Sumitomo Corporation is Japan’s leading importer of wood pellets and wood chips, both of which are burned for electricity. Sumitomo has a 55 percent market share of imported wood pellets. The company states that it intends to control 40 percent – 1.6 million tons – of all imported biomass fuel by 2021.
In 2017, Sumitomo Corporation acquired a 48 percent share of Canadian-based biomass producer Pacific BioEnergy, raising concerns about increased logging in the delicate Boreal forests of British Columbia. Sumitomo also contracts for wood pellets with Enviva Partners, a company tied to the logging of critically endangered forests in the Southeastern United States. In North Carolina and other southeastern states, foreign demand for wood pellets has placed additional pressure on an already highly degraded landscape.
“Forests of the Southern US are not only important to communities, but they are the world’s most biologically-diverse temperate forests,” Dogwood Alliance Campaign Director Rita Frost said. “These forests are under immense threat from logging caused by the wood pellet biomass industry, led by Enviva. Enviva’s logging is enabled by overseas companies, like Sumitomo, and will lead to further degradation and loss of our forests. We call on Sumitomo to end their use of imported wood pellets from the Southern United States. Our forests aren’t fuel.”
Climate Laggards
While Sumitomo released a climate policy in August of 2019, it fell overwhelmingly short. While the company pledged not to develop new coal-fired plants, they allowed a glaring loophole for plants deemed to be “essential”, explicitly exempting the Van Phong I project. The policy also lacks a plan or timeline to phase-out coal plants or production of thermal coal. Sumitomo Corporation cannot both be committed to alleviating climate change and also involved in the expansion of coal generation.

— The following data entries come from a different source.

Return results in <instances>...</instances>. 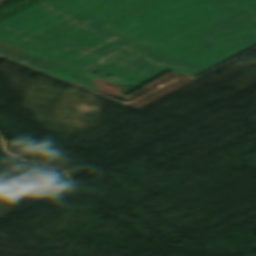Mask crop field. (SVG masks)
<instances>
[{
	"mask_svg": "<svg viewBox=\"0 0 256 256\" xmlns=\"http://www.w3.org/2000/svg\"><path fill=\"white\" fill-rule=\"evenodd\" d=\"M0 40L112 83L196 76L256 45V0H44Z\"/></svg>",
	"mask_w": 256,
	"mask_h": 256,
	"instance_id": "1",
	"label": "crop field"
},
{
	"mask_svg": "<svg viewBox=\"0 0 256 256\" xmlns=\"http://www.w3.org/2000/svg\"><path fill=\"white\" fill-rule=\"evenodd\" d=\"M0 54L6 55L45 72L86 86L88 88L101 91L110 95L120 97L124 92L137 85H117L105 81H100L94 77L79 72L73 68L61 65L28 50L20 48L11 43L0 41Z\"/></svg>",
	"mask_w": 256,
	"mask_h": 256,
	"instance_id": "2",
	"label": "crop field"
}]
</instances>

“Sumitomo has an opportunity to be a climate champion by developing truly clean energy,” said Smith. “Climate change is a crisis that affects our entire world, and we need companies like Sumitomo to lead the way toward solutions. Actions, not just their words, are what matter.”
Mighty Earth and its partners are calling on Sumitomo to develop a detailed implementation plan to exit from coal generation and thermal coal mining by their 2020 annual general meeting, move away from imported forest-derived biomass as a fuel source, adopt a company-wide “No Deforestation, No Exploitation” commitment to forest sustainability, and shift investments into truly clean renewable energy sources.